A key calculation in the neo-con plans for the Middle East was that the defeat of Iraq would strengthen Israel by demonstrating the fate of governments that opposed the American will. This may be true for Arab states in the region; however, the majority of ordinary Muslims across the world are strengthened in their belief that Israel is an American outpost in the Middle East, and its increasing repression of the Palestinian people is a continuing cause of outrage.
The appointment of retired general Jay Garner as American proconsul in Baghdad is in keeping with the neo-con vision of a pro-American, pro-Israel Iraq, and was greeted in the Jewish weekly Forward with this headline: "Pro-Israel general will oversee reconstruction of Iraq".
Few westerners have grasped the concept of a Muslim ummah, a nation of believers that stretches from Indonesia to Turkey. In a perceptive essay that appeared in a recent weekly Guardian Review, Jonathan Raban writes: "...Ummah is sometimes defined as the community, sometimes the nation, sometimes the body of Muslim believers around the globe, and it has a physical reality, without parallel in any other religion ... [it] has a corporeal substance that is in dramatic contrast to the airy, arbitrary, dissolving and reconstituting nations of Arabia. To see the invasion of Iraq as a brutal assault on the Ummah, and therefore on one's own person, is not the far-fetched thought in the Islamic world that it would be in the West ..."

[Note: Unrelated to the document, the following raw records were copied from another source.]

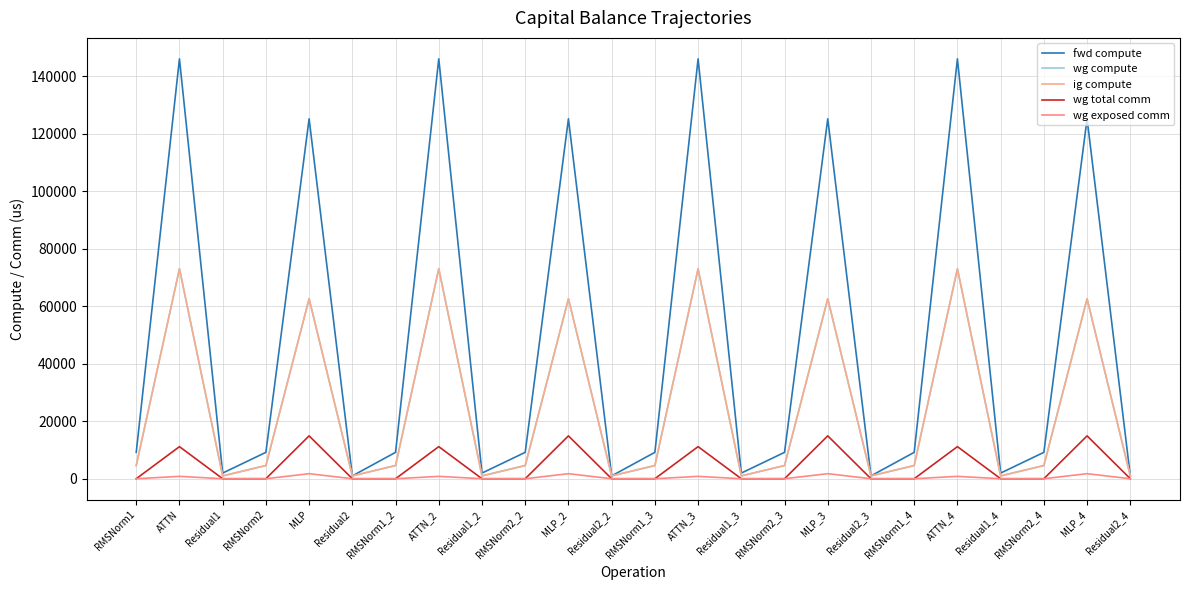

True or false: wg total comm has more than 0 points higher than both neighbors.

True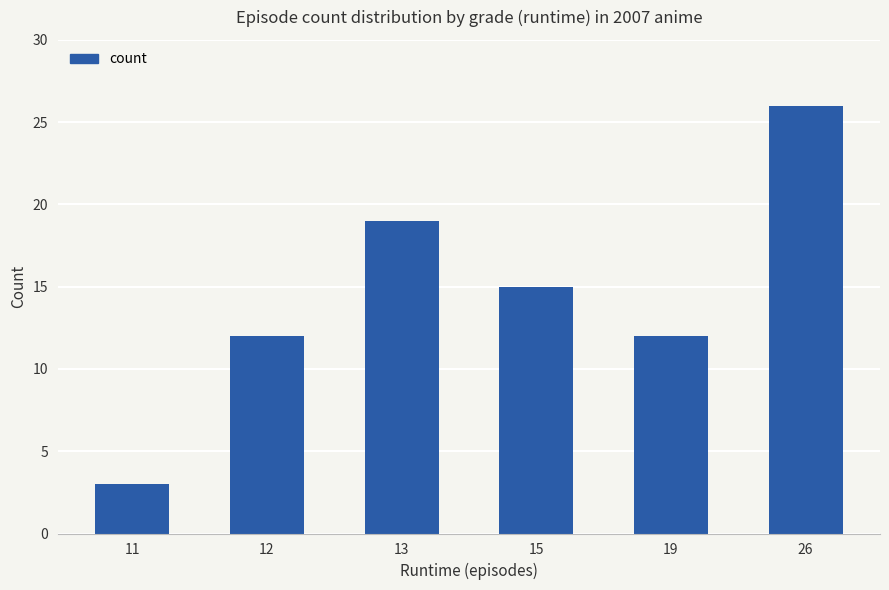

What is the sum of all values?

87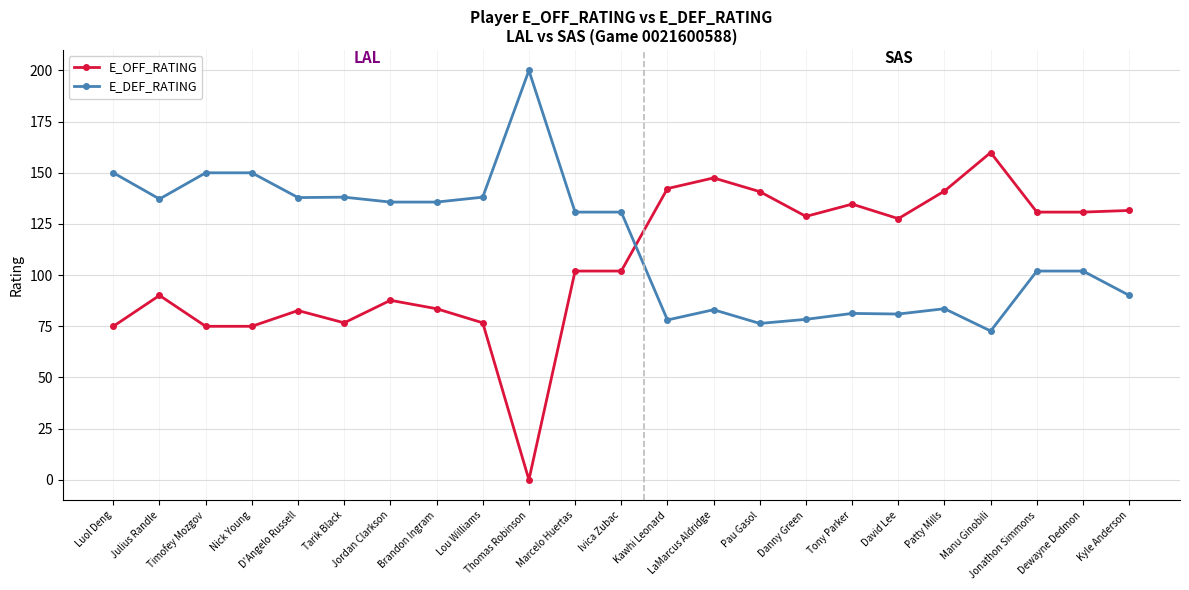

Does the chart display data point markers on the line(s)?

Yes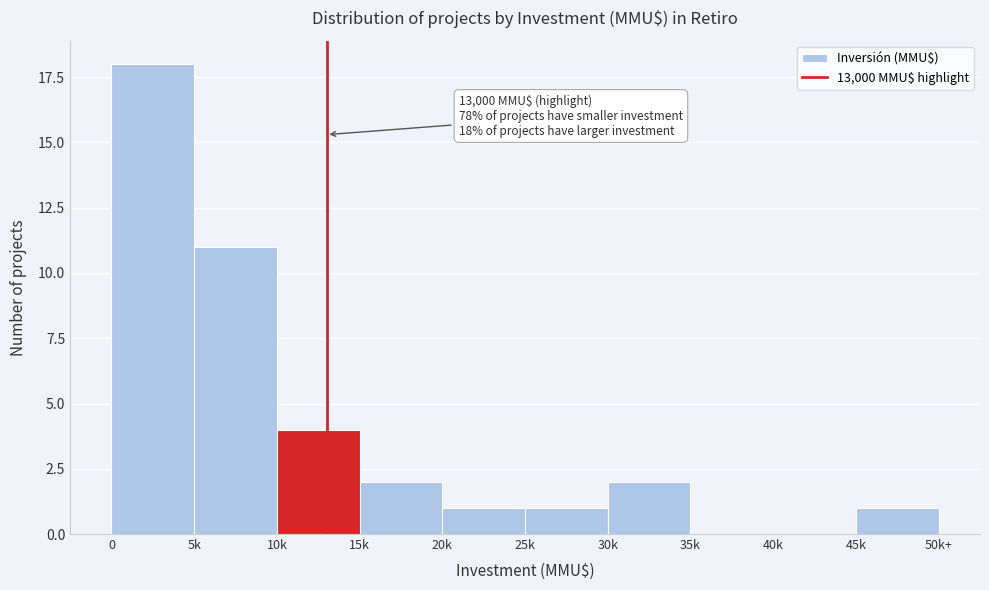

Reading left to right, what are all the values shown in this chart?

0=18	5k=11	10k=4	15k=2	20k=1	25k=1	30k=2	35k=0	40k=0	45k=1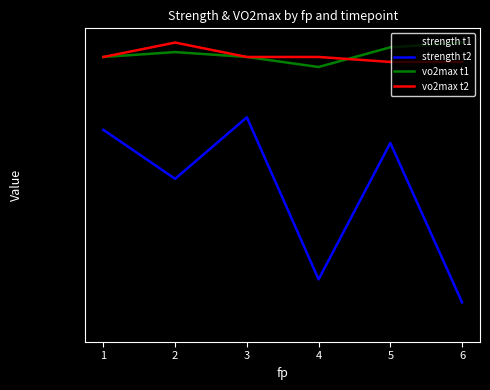

How many data points in strength t2 are above 41?

2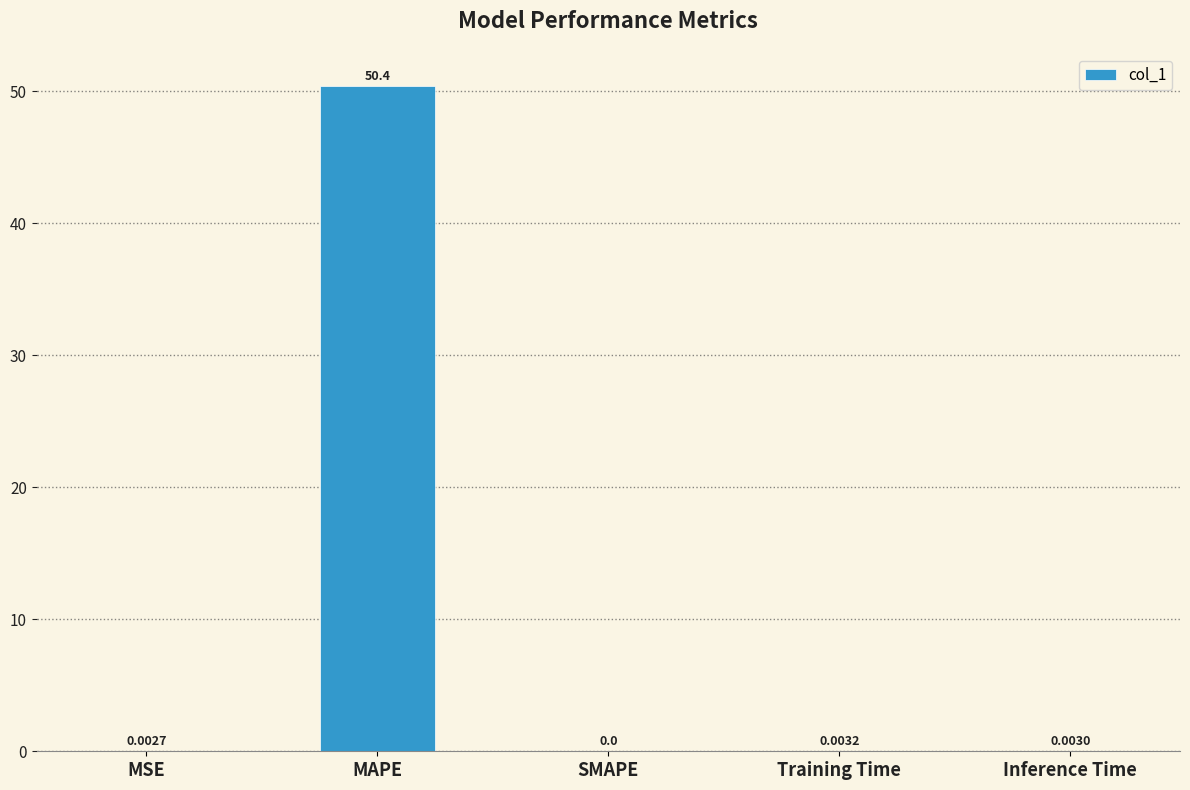

How many values are above zero?

4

Another American preconception that will be sorely tested in the coming weeks and months is the notion that democracy is the panacea for all ills. In point of fact, Iraq has never been a democracy, and can hardly be turned into one overnight. But if an election were to be organized there tomorrow, the Shias, with their 60 per cent population would win a clear majority in parliament and would thus form the government. Already, there are manifest signs of Iranian influence, and many Shia leaders have announced their intention of establishing an Islamic government. Are the Americans ready to live with this reality?
Indeed, American neo-conservatives and liberals are united in wanting 'regime change' in all the autocratic Arab states in the region and usher in democracy. However, the stark truth is that in most of these countries, given the corrupt and inefficient nature of these governments, the leaders and parties that would replace them in free and fair elections would be mostly fundamentalists. Again, are the Americans ready to live with this reality?
Since the events of 9/11, Bush and his administration have made their distrust and dislike of Muslims very clear. Apart from their increased support for Israel and their invasion of Afghanistan and Iraq, they have mounted pressure on Syria and Iran. Internally, they have subjected Muslims to a virtual witch-hunt through the new INS registration requirements that have caused a wave of unrest and insecurity among Muslims from all over the world who have been living and working in the US as law-abiding citizens or aspiring citizens for years.
Across the globe, Muslims view this onslaught on the ummah as a continuation of the crusades. Even educated, liberal and well-to-do believers are beginning to feel that Osama bin Laden might be right, and that jihad is the only way to defend themselves.